Large anchor tech companies and the spinoffs they generate have helped make the Seattle area second in the US only to Silicon Valley as a talent market. Over the past five years, Seattle’s population of tech workers has grown by around 23%, to 155,000—with an estimated 12,000 of those workers relocating from other places.

The Seattle area has been home to Boeing since 1916, Microsoft since 1986, and Amazon since 2010. The area is an engineering hub for technology giants such as Google, Facebook, Twitter, and Salesforce. What’s more, Seattle’s networks of past and present employees of major companies have become solid foundations for building broader hubs.

Among the local startups launched by Amazon veterans alone are the supply-chain platform Shipium, digital freight network Convoy, and Pandion, a developer of software for managing small-parcel delivery. Incubators and accelerators such as Pioneer Square Labs, a “startup studio” backed by leading venture capitalists, help launch new companies. The region’s strong universities and attractive lifestyle also enable it to draw and retain tech talent.

Bangalore has also leveraged large anchor employers into a broader innovation ecosystem that has made it a talent magnet. The city started attracting big domestic and international technology companies into “export zones” in the 1980s with tax incentives and low, government-subsidized rent for office space. City leaders have been aware, however, that there must also be enough jobs to keep top talent from migrating to other cities—which in turn could eventually prompt companies to relocate as well. Bangalore sustained and expanded its position as India’s leading digital hub in part by investing in higher education, startup incubators, and other local development platforms to help innovators and entrepreneurs create new local tech companies. The city is now home to 48% of India’s R&D workforce.

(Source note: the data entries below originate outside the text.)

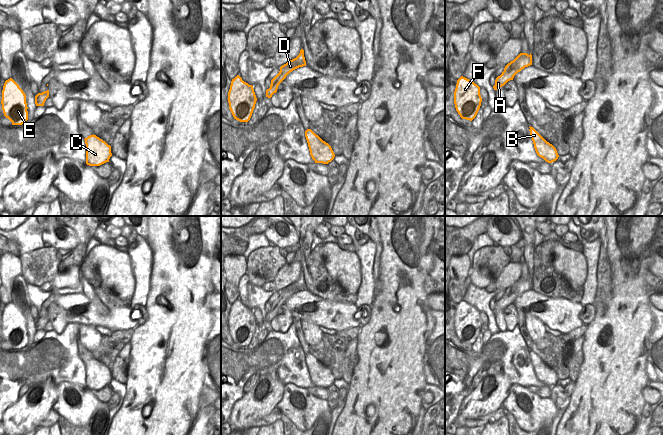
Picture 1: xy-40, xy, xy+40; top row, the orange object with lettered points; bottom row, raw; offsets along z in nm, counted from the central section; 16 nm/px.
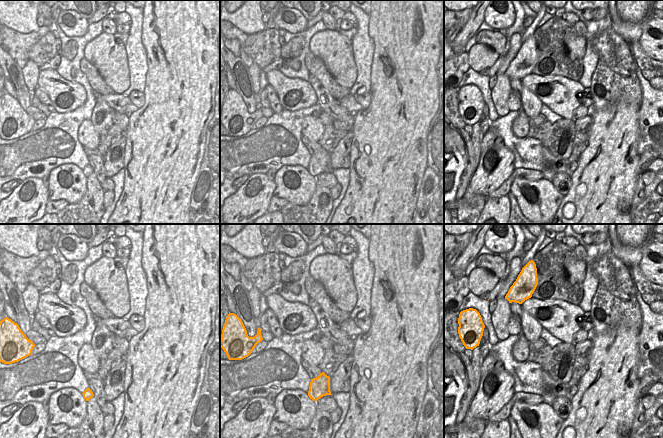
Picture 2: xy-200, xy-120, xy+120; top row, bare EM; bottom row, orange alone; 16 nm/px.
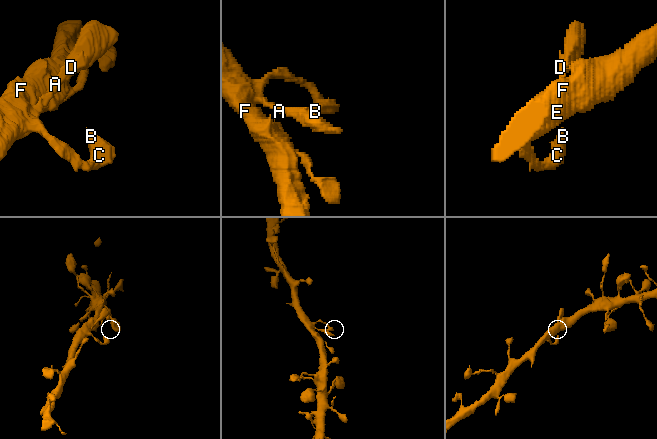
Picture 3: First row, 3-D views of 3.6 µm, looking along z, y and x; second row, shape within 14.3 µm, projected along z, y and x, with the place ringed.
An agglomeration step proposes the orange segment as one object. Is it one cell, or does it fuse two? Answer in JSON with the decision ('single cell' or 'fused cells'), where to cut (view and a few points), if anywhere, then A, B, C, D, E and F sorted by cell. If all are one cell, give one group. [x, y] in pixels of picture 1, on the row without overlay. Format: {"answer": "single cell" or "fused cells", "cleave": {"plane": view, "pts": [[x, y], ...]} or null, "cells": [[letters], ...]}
{"answer": "single cell", "cleave": null, "cells": [["A", "B", "C", "D", "E", "F"]]}

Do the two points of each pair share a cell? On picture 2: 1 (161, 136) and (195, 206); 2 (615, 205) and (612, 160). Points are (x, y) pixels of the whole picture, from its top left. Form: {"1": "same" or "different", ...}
{"1": "different", "2": "same"}

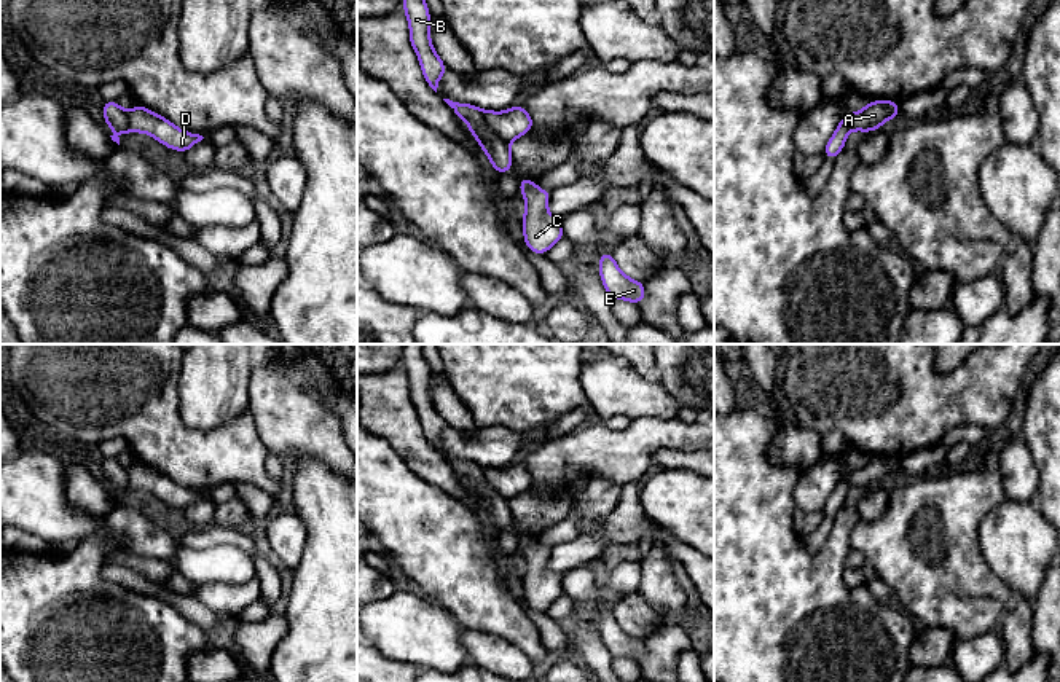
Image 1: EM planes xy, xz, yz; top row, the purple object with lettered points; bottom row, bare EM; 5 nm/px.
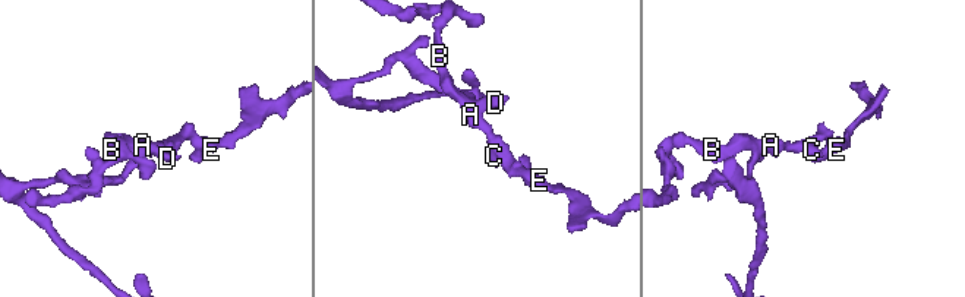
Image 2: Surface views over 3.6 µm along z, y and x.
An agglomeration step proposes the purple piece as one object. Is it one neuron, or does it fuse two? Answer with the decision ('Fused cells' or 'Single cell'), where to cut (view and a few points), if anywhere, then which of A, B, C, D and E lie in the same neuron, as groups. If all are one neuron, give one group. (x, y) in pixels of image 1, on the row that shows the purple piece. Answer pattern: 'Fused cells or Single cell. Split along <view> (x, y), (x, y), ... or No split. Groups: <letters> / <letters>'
Fused cells. Split along xz (480, 110), (485, 123), (507, 144). Groups: A B C E / D

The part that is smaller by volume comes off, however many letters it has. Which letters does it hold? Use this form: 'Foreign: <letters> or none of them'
Foreign: A, B, C, E

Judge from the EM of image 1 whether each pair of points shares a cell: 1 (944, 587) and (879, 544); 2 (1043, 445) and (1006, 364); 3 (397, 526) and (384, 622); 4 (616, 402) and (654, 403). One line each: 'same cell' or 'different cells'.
1: same cell
2: different cells
3: different cells
4: same cell

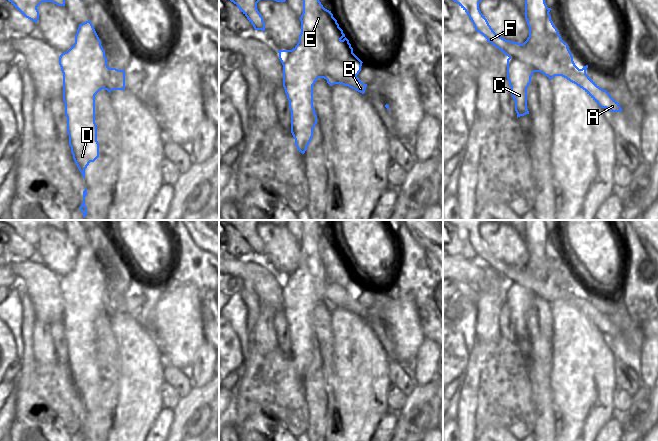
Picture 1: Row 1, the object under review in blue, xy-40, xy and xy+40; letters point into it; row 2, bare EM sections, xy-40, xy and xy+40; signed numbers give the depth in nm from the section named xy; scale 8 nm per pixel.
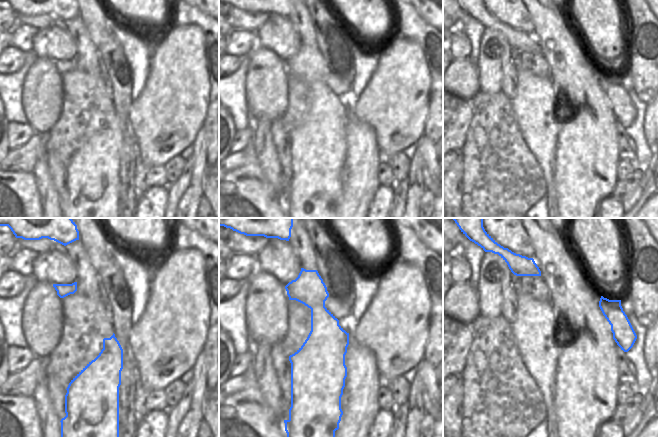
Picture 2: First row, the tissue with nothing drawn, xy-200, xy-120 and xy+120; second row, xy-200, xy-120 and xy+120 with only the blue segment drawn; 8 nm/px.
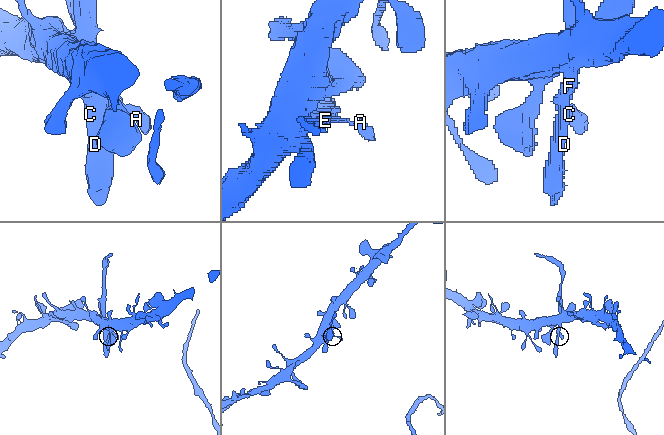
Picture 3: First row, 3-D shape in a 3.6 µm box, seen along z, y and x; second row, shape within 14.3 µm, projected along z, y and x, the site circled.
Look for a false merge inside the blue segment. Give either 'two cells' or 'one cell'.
two cells

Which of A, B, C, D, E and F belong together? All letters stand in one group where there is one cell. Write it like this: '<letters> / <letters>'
A B E / C D F

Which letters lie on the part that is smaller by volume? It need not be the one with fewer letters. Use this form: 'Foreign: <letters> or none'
Foreign: A, B, E.

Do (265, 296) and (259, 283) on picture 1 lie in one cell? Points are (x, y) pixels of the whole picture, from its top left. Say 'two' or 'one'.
one

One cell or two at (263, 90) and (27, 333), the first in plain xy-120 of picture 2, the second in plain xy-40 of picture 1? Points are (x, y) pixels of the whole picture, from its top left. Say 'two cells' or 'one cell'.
two cells

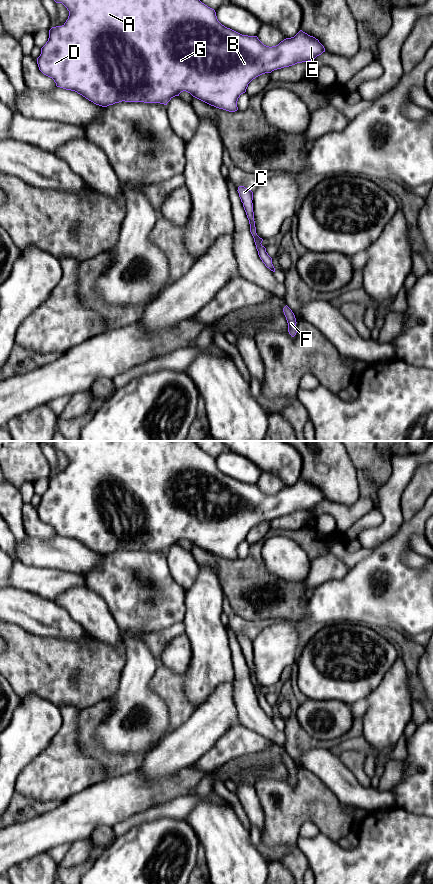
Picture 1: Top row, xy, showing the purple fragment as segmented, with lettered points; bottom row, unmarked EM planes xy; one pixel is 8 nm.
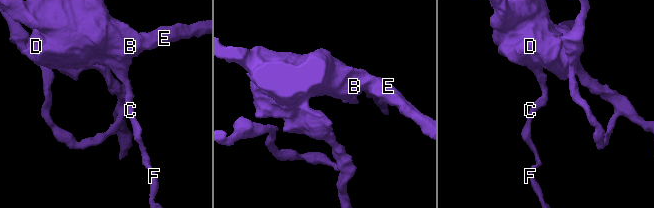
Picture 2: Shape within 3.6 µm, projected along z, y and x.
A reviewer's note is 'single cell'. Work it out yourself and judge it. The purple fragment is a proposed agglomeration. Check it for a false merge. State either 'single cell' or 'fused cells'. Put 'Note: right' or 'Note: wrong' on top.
Note: right
single cell

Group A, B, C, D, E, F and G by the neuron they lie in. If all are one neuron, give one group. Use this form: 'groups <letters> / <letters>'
groups A B C D E F G

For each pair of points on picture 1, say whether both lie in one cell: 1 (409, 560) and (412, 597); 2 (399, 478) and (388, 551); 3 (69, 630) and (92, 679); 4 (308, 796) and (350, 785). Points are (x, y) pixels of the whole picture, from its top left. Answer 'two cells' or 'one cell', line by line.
1: two cells
2: two cells
3: two cells
4: two cells

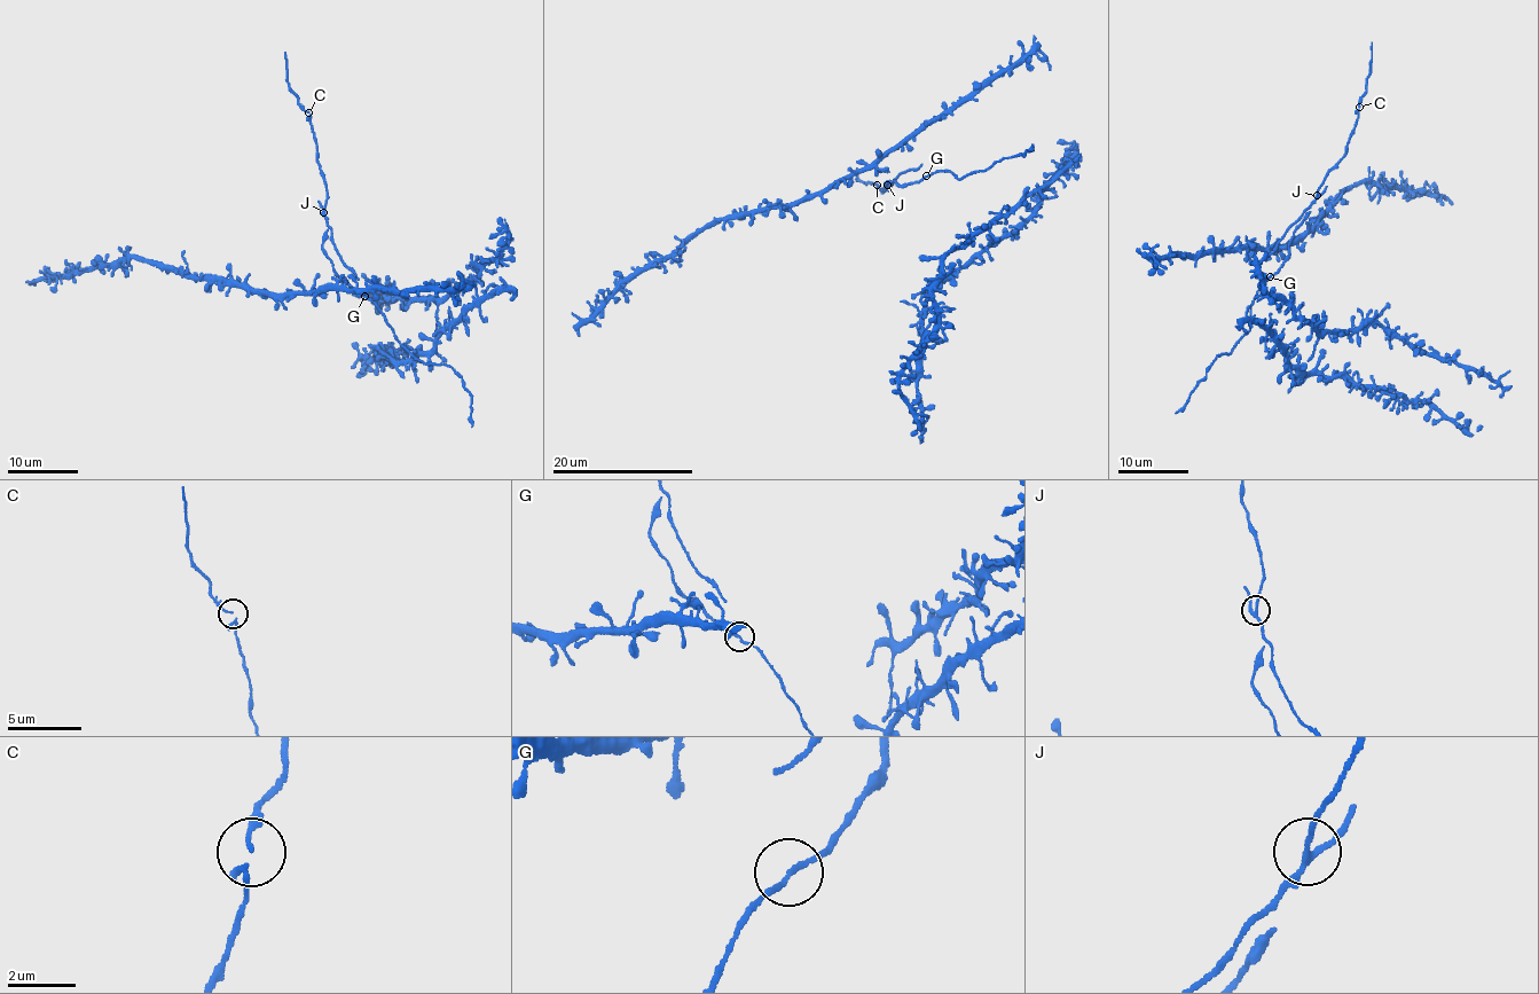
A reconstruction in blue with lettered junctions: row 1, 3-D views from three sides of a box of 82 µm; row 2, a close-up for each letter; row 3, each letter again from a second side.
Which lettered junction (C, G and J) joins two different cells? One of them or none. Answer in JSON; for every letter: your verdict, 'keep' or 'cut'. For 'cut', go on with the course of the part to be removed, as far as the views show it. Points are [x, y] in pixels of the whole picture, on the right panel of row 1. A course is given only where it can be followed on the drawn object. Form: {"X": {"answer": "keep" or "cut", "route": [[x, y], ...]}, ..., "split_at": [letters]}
{"C": {"answer": "keep"}, "G": {"answer": "keep"}, "J": {"answer": "cut", "route": [[1316, 195], [1266, 256]]}, "split_at": ["J"]}

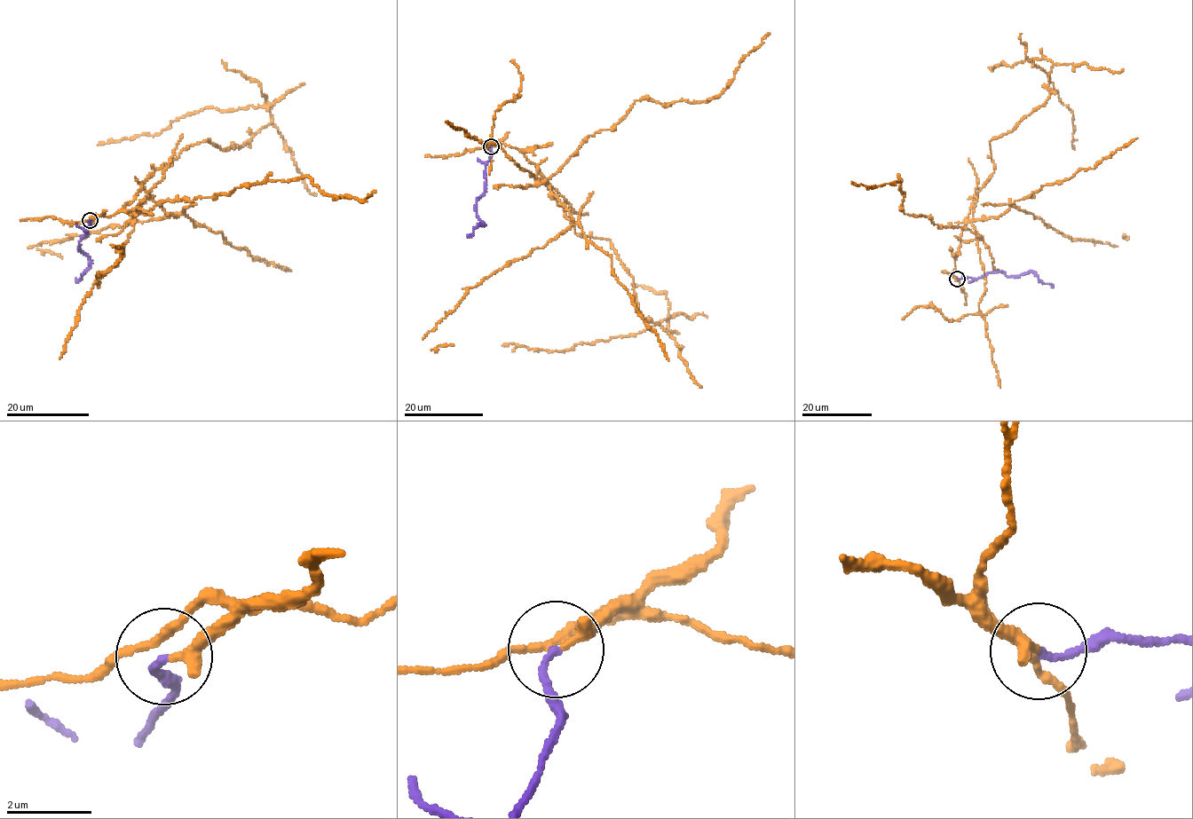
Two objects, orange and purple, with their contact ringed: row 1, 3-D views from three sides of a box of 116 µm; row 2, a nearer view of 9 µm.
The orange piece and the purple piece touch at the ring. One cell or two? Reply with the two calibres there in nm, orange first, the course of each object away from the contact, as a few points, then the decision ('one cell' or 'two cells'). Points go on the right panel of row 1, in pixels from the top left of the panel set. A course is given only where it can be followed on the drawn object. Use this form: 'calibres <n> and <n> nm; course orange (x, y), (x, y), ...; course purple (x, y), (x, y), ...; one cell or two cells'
calibres 280 and 170 nm; course orange (957, 279), (965, 219), (994, 168), (989, 143), (1051, 91), (1052, 62), (1032, 59), (1073, 117), (1074, 149); course purple (957, 279), (978, 279), (988, 272), (999, 271), (1008, 277), (1021, 275), (1031, 271), (1038, 279), (1051, 285); two cells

Lesson 4: Combine short- and long-term levers. Aspiring tech hubs must enact measures that both create traction quickly and that sustain growth and development in the future.   

The United Arab Emirates—96% of whose tech workforce is composed of immigrants—exemplifies the benefits of a well-planned, comprehensive strategy for developing a tech hub that deploys both short- and long-term levers.

The UAE tackled the challenge in three waves. First, it successfully attracted leading technology companies by cutting its corporate tax rate to zero. Smaller tech companies followed with UAE operations. Second, it launched an initiative to attract talent with the skills needed by industries targeted by the government, such as agriculture technology. For the longer term, the government encouraged leading international universities to establish local campuses to attract top students and encourage the children of the current workers to remain in the UAE for their higher education.

Third, the UAE attracted tech entrepreneurs. Among other initiatives, it established incubators such as Dubai’s Area 2071 and recruited venture capital firms from around the world to establish local offices. To address the problem of high living costs, the UAE offers select startups office space with two years of free rent, and it provides health insurance for employees. It also has made it easier for incoming talent to attain work visas.

Yes, the competition for global digital talent is intensifying. But even cities and regions that are relatively new to the game can develop dynamic technology hubs. What’s required is a sound strategic plan that builds on local strengths, leverages anchor companies, deploys the right combination of policy tools, and maintains a healthy balance between the demand for skills and supply. Communities that execute the playbook we’ve just outlined can nurture hubs that will, in time, become magnets of talent, investment, and enterprises that promise to drive innovation-led growth.